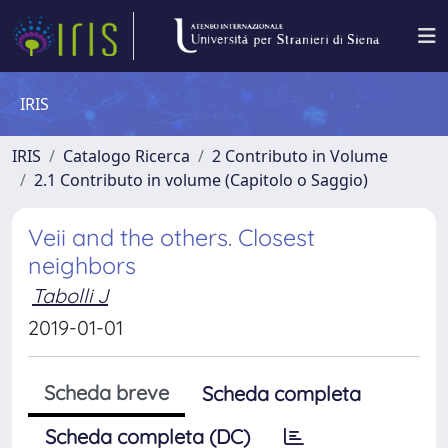
IRIS
IRIS
Catalogo Ricerca
2 Contributo in Volume
2.1 Contributo in volume (Capitolo o Saggio)
Veii and the others. Closest
neighbors
Tabolli J
2019-01-01
Scheda breve
Scheda completa
Scheda completa (DC)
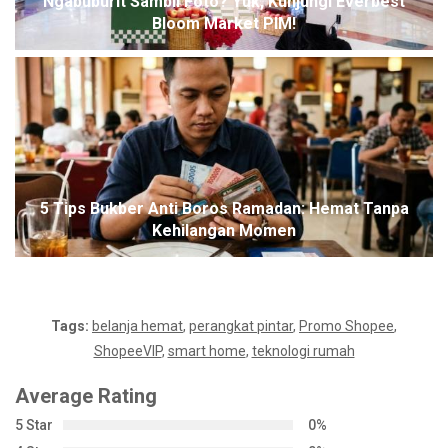
Ngabuburit Sambil Foto? Yuk, Kunjungi Everbest
Bloom Market PIM!
5 Tips Bukber Anti Boros Ramadan: Hemat Tanpa
Kehilangan Momen
Tags:
belanja hemat
,
perangkat pintar
,
Promo Shopee
,
ShopeeVIP
,
smart home
,
teknologi rumah
Average Rating
5 Star
0%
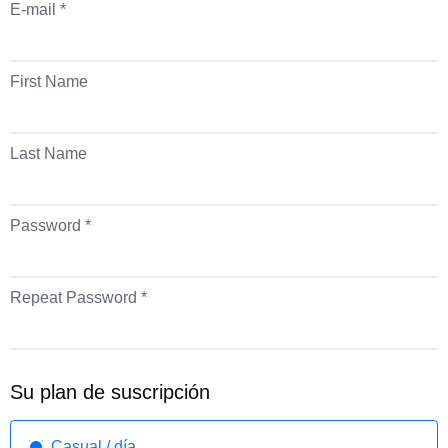
E-mail *
First Name
Last Name
Password *
Repeat Password *
Su plan de suscripción
Casual / día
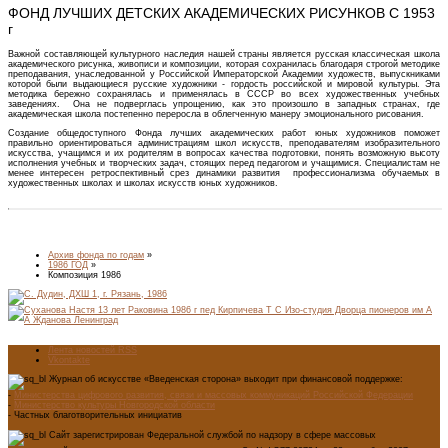
ФОНД ЛУЧШИХ ДЕТСКИХ АКАДЕМИЧЕСКИХ РИСУНКОВ С 1953
г
Важной составляющей культурного наследия нашей страны является русская классическая школа
академического рисунка, живописи и композиции, которая сохранилась благодаря строгой методике
преподавания, унаследованной у Российской Императорской Академии художеств, выпускниками
которой были выдающиеся русские художники - гордость российской и мировой культуры. Эта
методика бережно сохранялась и применялась в СССР во всех художественных учебных
заведениях. Она не подверглась упрощению, как это произошло в западных странах, где
академическая школа постепенно переросла в облегченную манеру эмоционального рисования.
Создание общедоступного Фонда лучших академических работ юных художников поможет
правильно ориентироваться администрациям школ искусств, преподавателям изобразительного
искусства, учащимся и их родителям в вопросах качества подготовки, понять возможную высоту
исполнения учебных и творческих задач, стоящих перед педагогом и учащимися. Специалистам не
менее интересен ретроспективный срез динамики развития профессионализма обучаемых в
художественных школах и школах искусств юных художников.
Архив фонда по годам
»
1986 ГОД
»
Композиция 1986
Лента новостей RSS
Vkontakte
Журнал об искусстве «Введенская сторона» выходит при финансовой поддержке:
-
Министерства цифрового развития, связи и массовых коммуникаций Российской Федерации
-
Министерство культуры Новгородской области
- Частных благотворительных инициатив
Сайт зарегистрирован Федеральной службой по надзору в сфере массовых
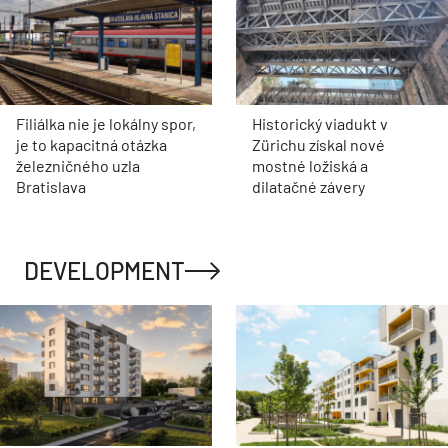
Filiálka nie je lokálny spor,
Historický viadukt v
je to kapacitná otázka
Zürichu získal nové
železničného uzla
mostné ložiská a
Bratislava
dilatačné závery
DEVELOPMENT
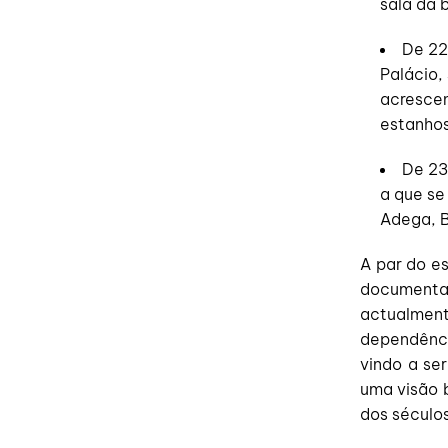
sala da b
De 22
Palácio,
acrescen
estanhos
De 23 
a que se
Adega, B
A par do es
documenta
actualmen
dependênc
vindo a ser
uma visão 
dos séculos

ASSIGNMENT: Copy out all lines of the material above in which "юных" occurs.

ANSWER BOX:
Создание общедоступного Фонда лучших академических работ юных художников поможет
художественных школах и школах искусств юных художников.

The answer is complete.